Images in the records should be skipped while the rest is transcribed verbatim.

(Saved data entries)
##############################

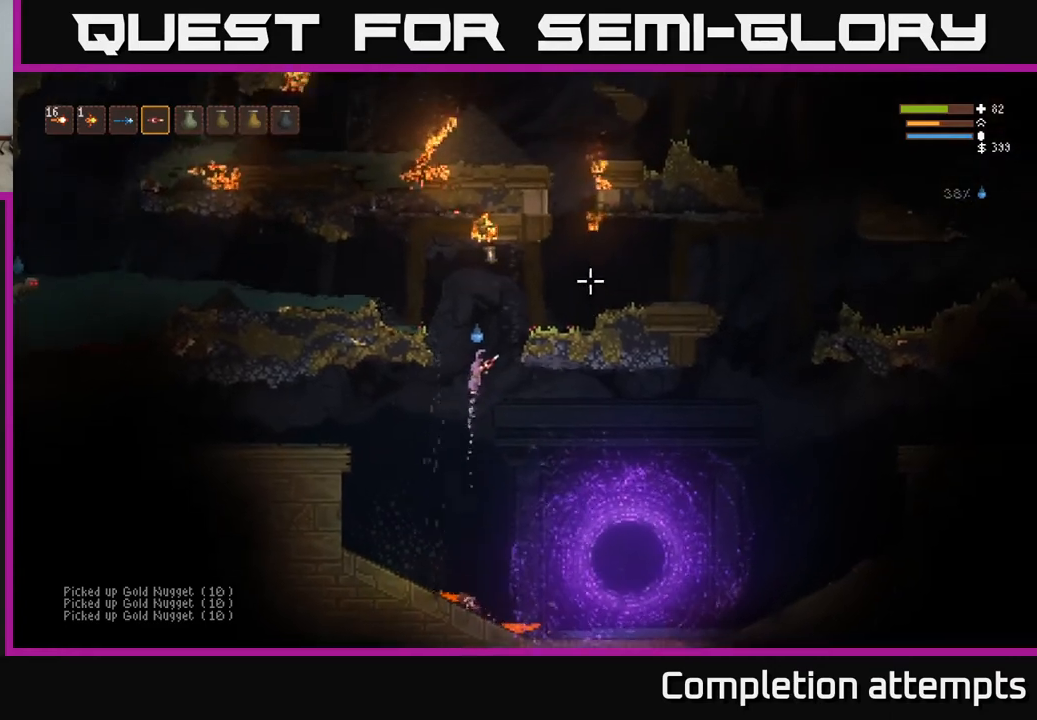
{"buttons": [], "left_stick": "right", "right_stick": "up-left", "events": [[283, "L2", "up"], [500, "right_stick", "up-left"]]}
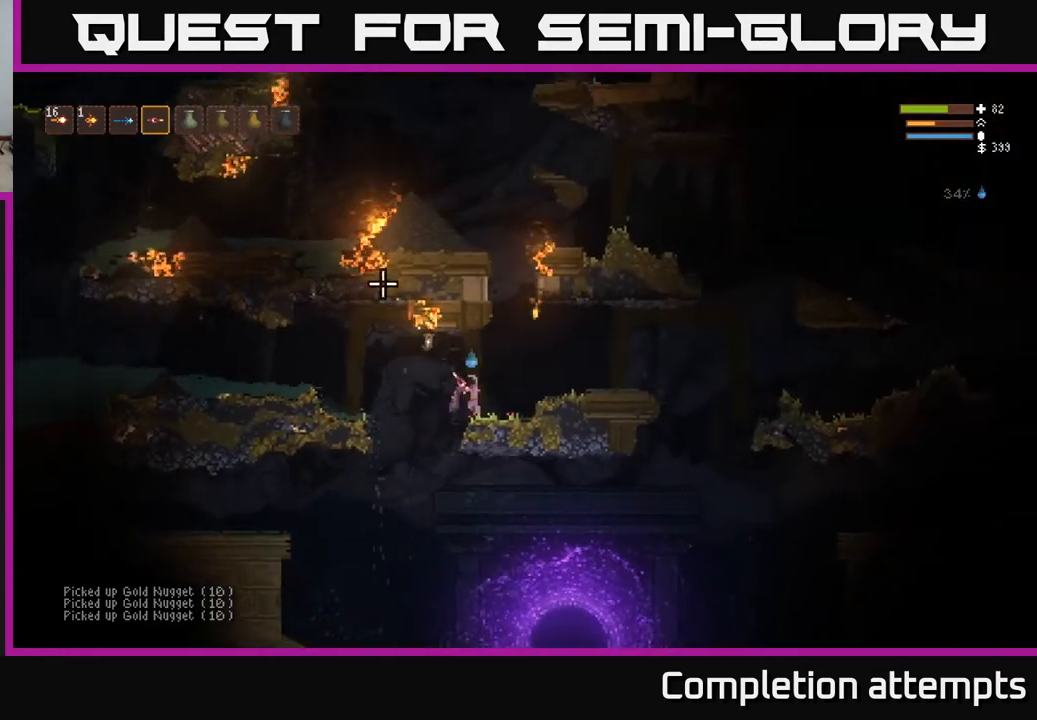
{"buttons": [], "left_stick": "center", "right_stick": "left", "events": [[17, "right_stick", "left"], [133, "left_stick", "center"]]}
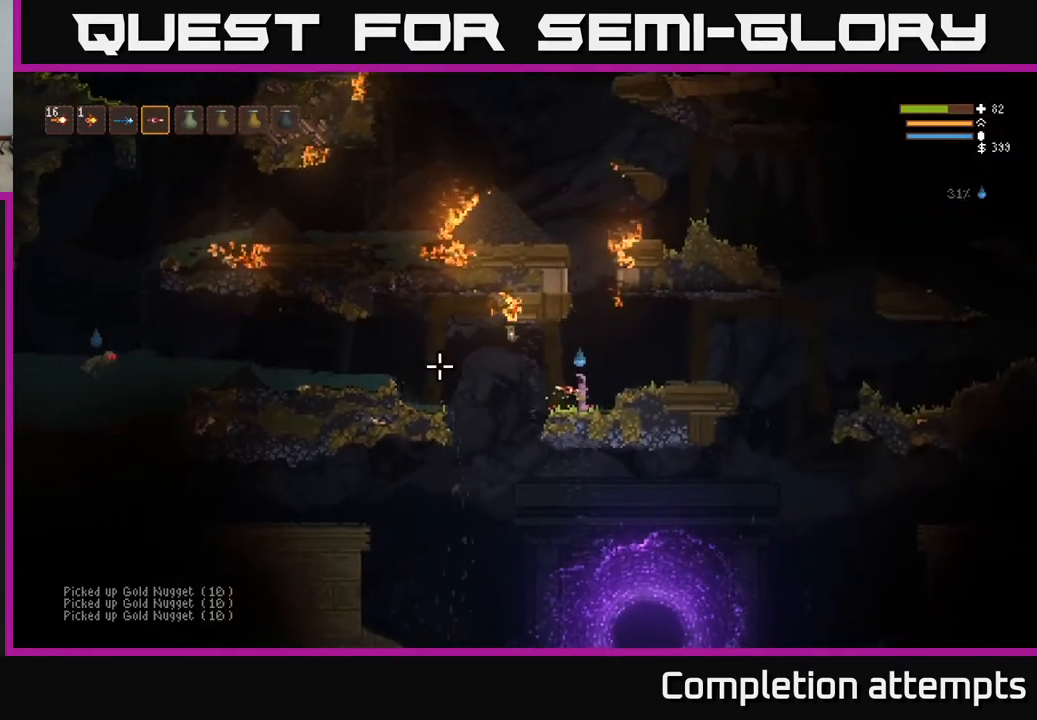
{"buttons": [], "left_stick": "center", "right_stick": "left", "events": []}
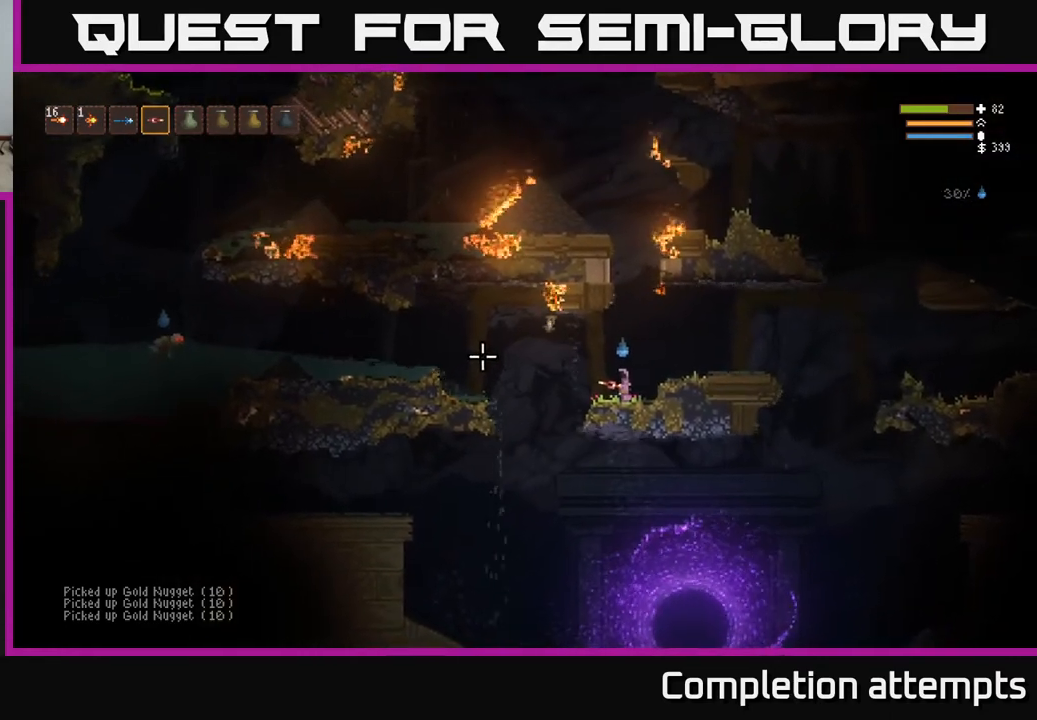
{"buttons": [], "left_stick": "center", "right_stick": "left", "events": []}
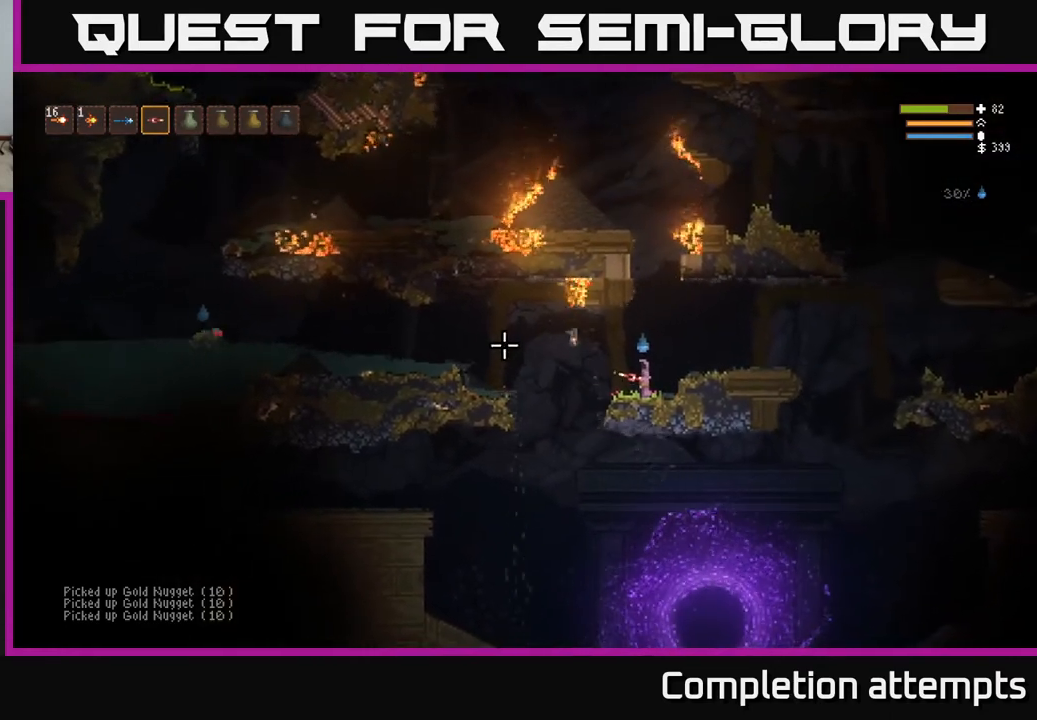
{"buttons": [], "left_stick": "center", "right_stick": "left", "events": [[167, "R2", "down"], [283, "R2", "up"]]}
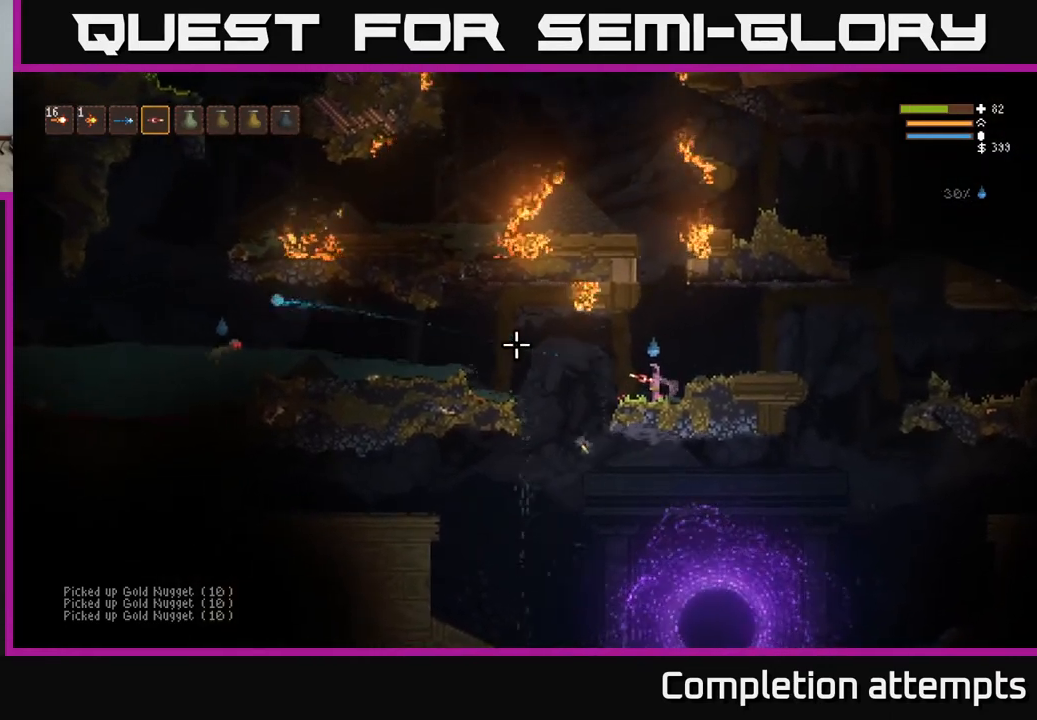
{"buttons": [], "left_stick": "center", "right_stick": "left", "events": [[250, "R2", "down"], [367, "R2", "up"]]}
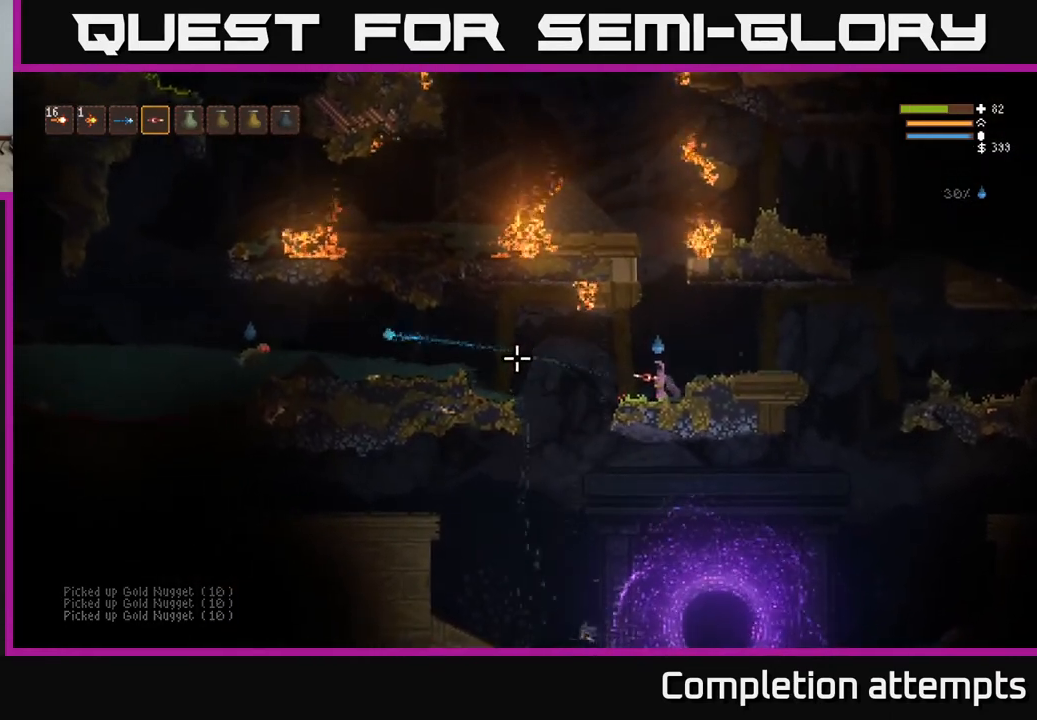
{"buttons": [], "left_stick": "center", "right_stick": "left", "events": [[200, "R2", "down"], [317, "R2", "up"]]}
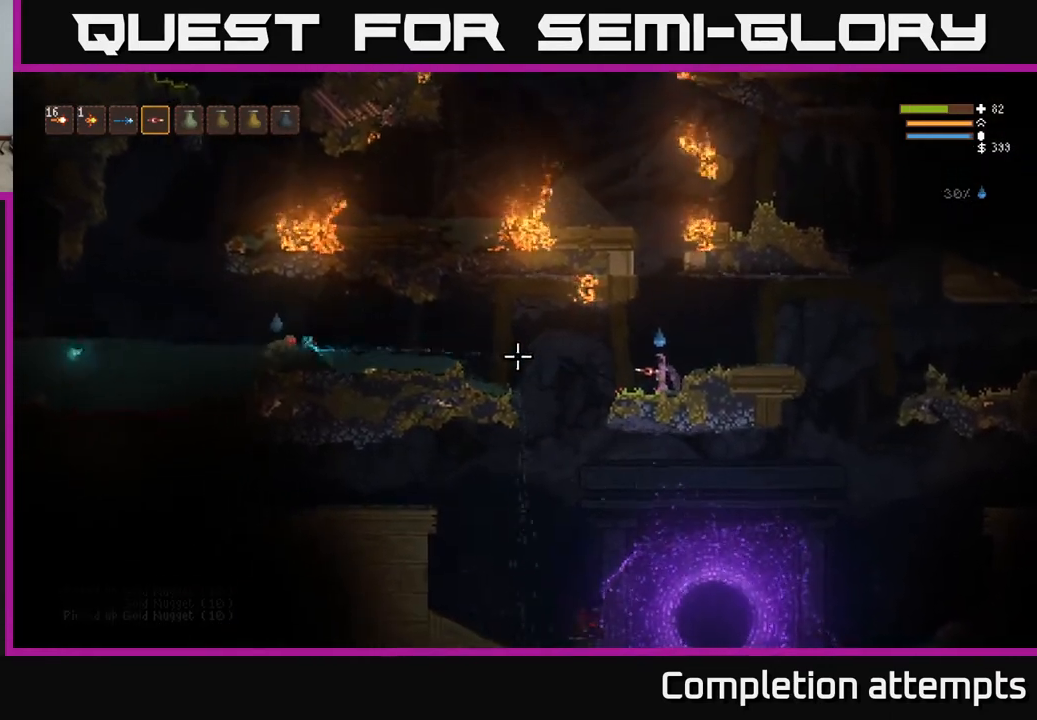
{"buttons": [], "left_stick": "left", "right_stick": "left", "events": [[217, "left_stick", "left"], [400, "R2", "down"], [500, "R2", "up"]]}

##############################

TASK RESULT:
{"buttons": [], "left_stick": "right", "right_stick": "up-left", "events": [[283, "L2", "up"], [500, "right_stick", "up-left"]]}
{"buttons": [], "left_stick": "center", "right_stick": "left", "events": [[17, "right_stick", "left"], [133, "left_stick", "center"]]}
{"buttons": [], "left_stick": "center", "right_stick": "left", "events": []}
{"buttons": [], "left_stick": "center", "right_stick": "left", "events": []}
{"buttons": [], "left_stick": "center", "right_stick": "left", "events": [[167, "R2", "down"], [283, "R2", "up"]]}
{"buttons": [], "left_stick": "center", "right_stick": "left", "events": [[250, "R2", "down"], [367, "R2", "up"]]}
{"buttons": [], "left_stick": "center", "right_stick": "left", "events": [[200, "R2", "down"], [317, "R2", "up"]]}
{"buttons": [], "left_stick": "left", "right_stick": "left", "events": [[217, "left_stick", "left"], [400, "R2", "down"], [500, "R2", "up"]]}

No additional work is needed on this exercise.